What to do. Would you reproduce exactly the lines below from the one holding "line: (1365, 984)" through the one holding "line: (1440, 1101)", inclusive, and no others?

Collected data
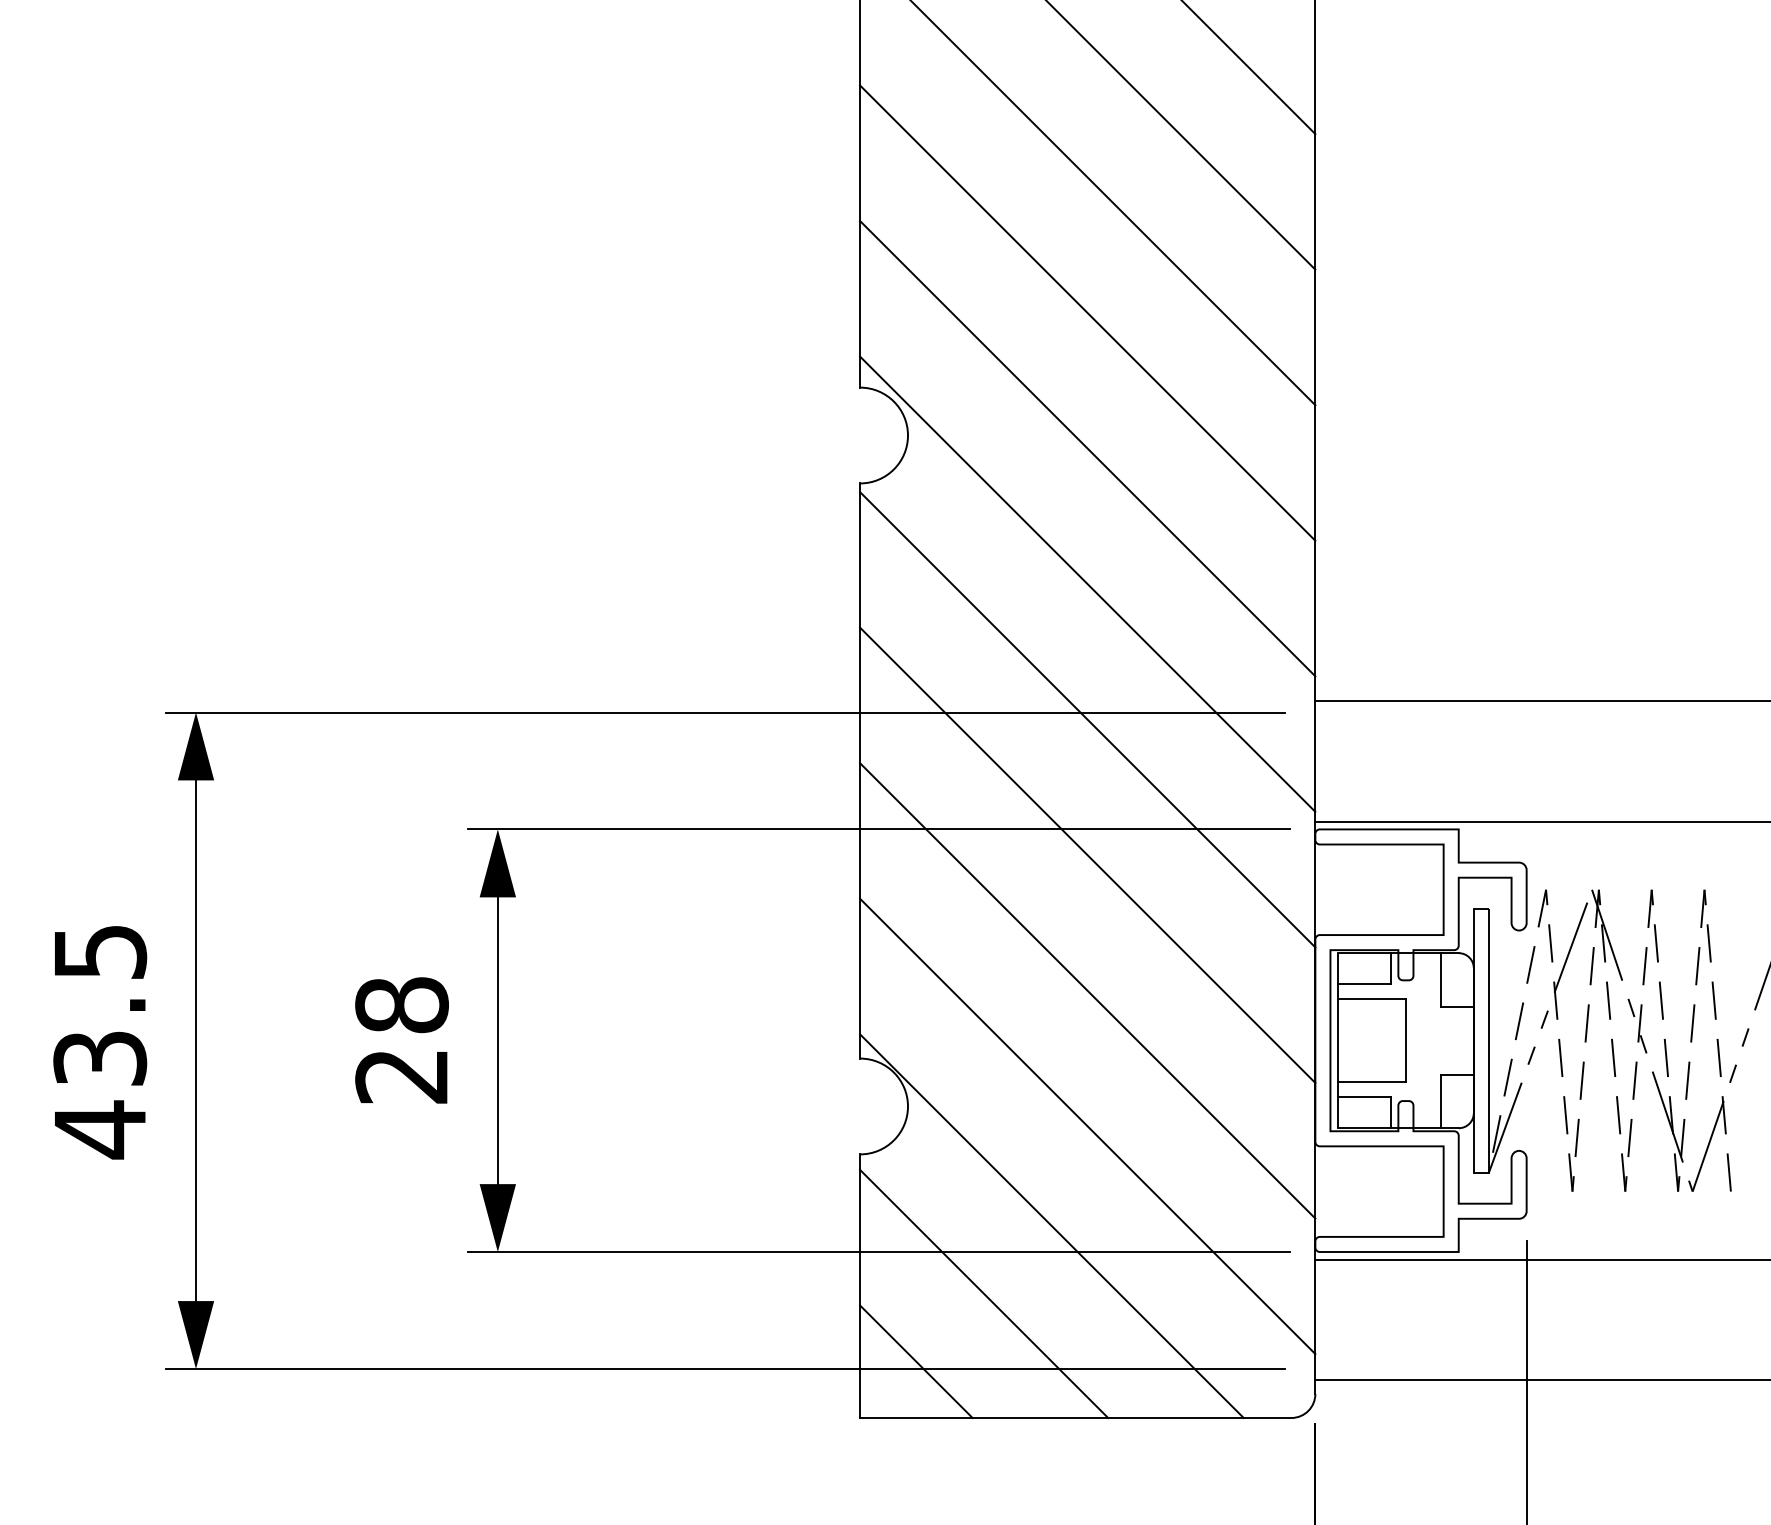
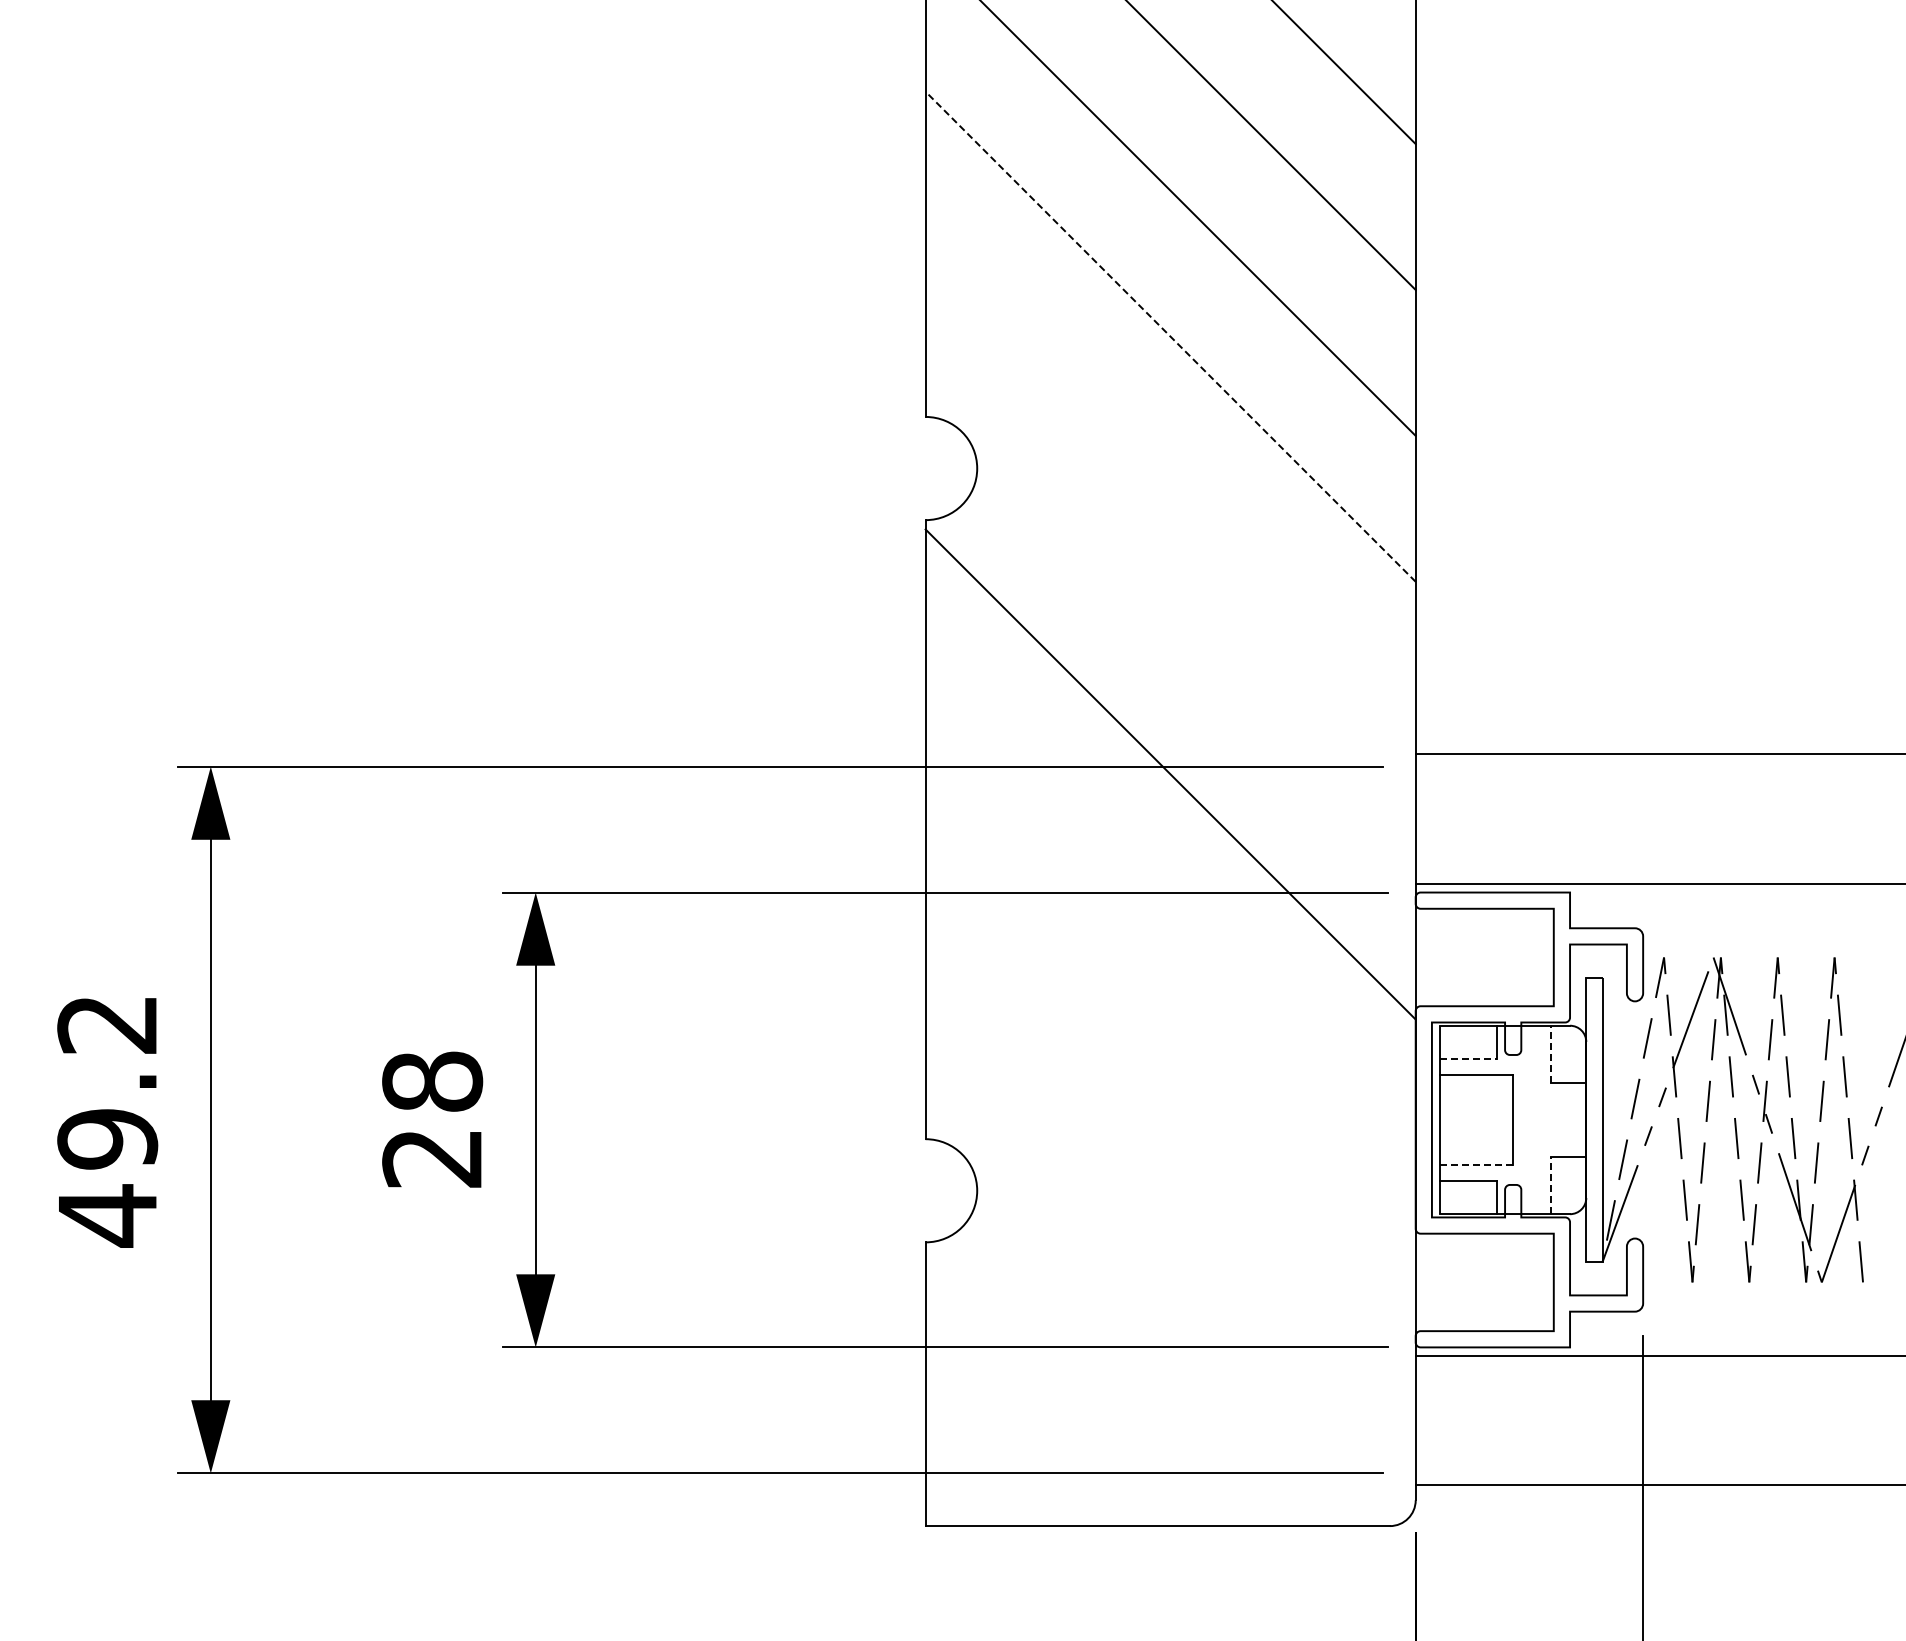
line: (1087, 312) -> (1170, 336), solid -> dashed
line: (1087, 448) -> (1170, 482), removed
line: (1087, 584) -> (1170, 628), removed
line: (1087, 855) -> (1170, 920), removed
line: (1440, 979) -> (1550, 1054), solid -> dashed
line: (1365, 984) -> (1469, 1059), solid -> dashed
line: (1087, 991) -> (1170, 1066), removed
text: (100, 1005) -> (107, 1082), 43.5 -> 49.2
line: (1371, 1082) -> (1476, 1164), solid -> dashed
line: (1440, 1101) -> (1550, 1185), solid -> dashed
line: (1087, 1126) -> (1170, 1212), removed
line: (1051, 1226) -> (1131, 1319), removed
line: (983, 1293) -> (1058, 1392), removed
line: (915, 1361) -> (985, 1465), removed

Result.
line: (1365, 984) -> (1469, 1059), solid -> dashed
line: (1087, 991) -> (1170, 1066), removed
text: (100, 1005) -> (107, 1082), 43.5 -> 49.2
line: (1371, 1082) -> (1476, 1164), solid -> dashed
line: (1440, 1101) -> (1550, 1185), solid -> dashed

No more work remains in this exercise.